YOUR ASSIGNMENT => Copy out, from the data below, each line in which the word "Биякова" occurs.

INPUT DATA =>
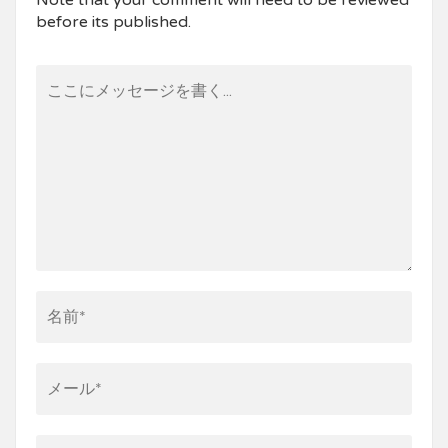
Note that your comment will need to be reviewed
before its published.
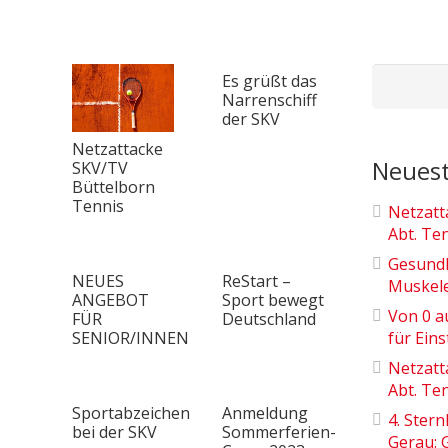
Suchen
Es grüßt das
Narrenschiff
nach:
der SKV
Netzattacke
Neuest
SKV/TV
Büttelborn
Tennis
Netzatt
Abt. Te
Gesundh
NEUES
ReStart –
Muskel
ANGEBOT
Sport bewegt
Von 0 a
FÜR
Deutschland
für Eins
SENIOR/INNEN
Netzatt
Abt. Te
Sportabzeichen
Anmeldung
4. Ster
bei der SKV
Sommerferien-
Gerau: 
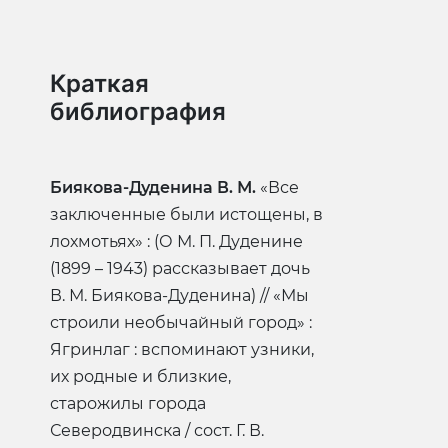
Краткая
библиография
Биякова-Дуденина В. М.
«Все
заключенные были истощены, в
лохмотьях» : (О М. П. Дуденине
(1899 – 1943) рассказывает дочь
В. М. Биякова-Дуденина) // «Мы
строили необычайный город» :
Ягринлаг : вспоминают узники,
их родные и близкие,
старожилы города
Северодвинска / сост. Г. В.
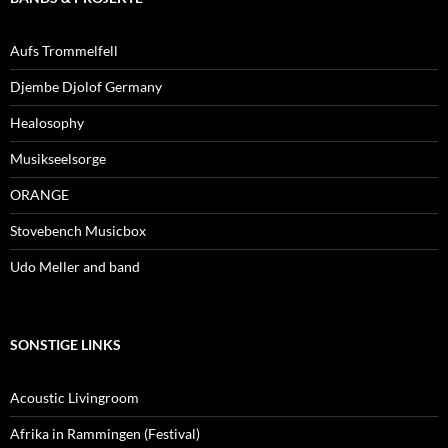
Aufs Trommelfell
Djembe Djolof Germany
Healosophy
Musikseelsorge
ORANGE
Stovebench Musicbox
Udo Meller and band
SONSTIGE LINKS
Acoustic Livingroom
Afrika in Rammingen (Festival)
...
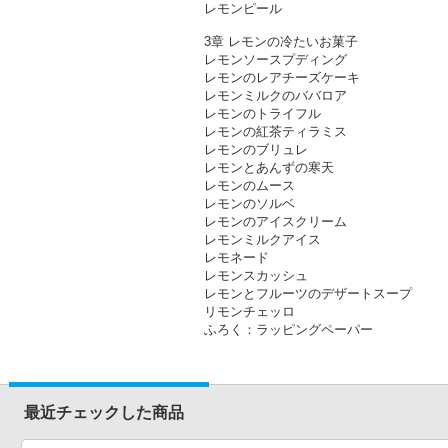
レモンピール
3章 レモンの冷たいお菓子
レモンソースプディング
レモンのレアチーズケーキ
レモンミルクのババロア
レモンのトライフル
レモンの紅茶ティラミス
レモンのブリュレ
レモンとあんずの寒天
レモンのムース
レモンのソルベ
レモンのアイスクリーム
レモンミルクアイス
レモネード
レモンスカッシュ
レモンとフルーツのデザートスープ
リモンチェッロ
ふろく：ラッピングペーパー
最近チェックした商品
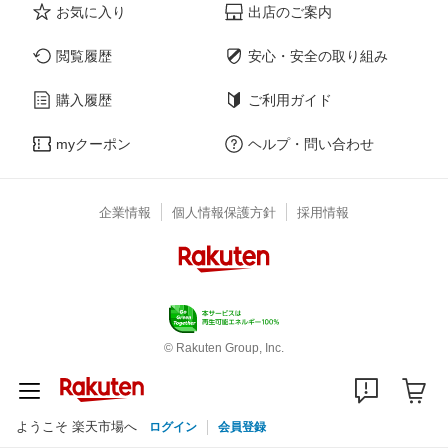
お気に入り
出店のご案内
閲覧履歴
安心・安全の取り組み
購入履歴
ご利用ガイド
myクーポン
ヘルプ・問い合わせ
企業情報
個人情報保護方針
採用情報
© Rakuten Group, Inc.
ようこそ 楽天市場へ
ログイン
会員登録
* * *
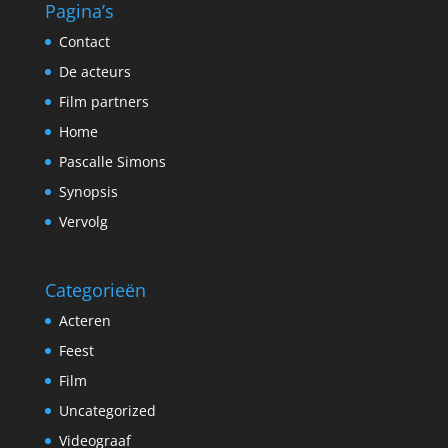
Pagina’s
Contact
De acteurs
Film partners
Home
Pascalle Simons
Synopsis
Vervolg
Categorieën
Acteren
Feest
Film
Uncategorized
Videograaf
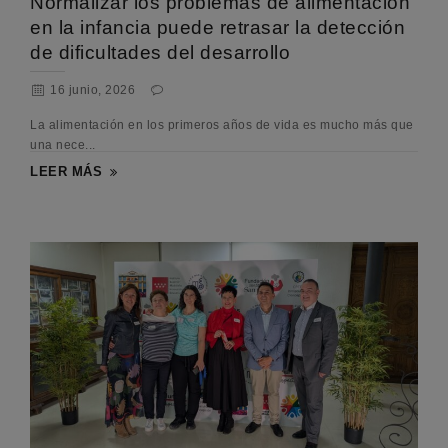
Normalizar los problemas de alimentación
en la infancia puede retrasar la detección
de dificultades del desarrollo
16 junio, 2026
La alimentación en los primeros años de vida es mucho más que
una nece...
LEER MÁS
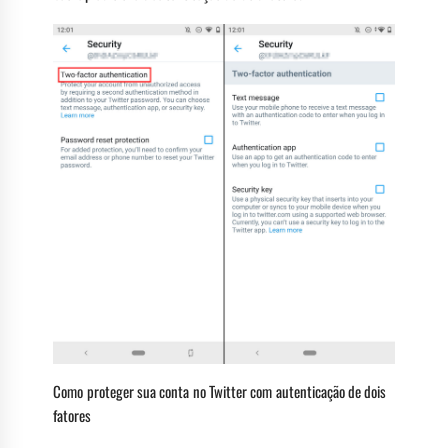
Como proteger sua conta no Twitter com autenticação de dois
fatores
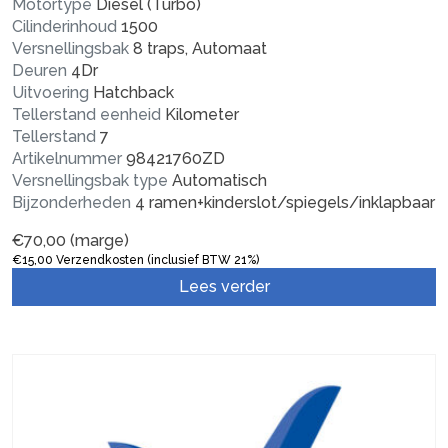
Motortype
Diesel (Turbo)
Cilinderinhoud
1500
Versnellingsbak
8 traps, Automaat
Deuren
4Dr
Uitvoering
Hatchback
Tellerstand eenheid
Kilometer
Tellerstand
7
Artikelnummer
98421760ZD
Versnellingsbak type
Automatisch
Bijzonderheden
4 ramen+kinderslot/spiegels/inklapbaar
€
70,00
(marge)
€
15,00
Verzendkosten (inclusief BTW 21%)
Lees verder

SOLUTION FOR THIS PROBLEM =>
Биякова-Дуденина В. М.
В. М. Биякова-Дуденина) // «Мы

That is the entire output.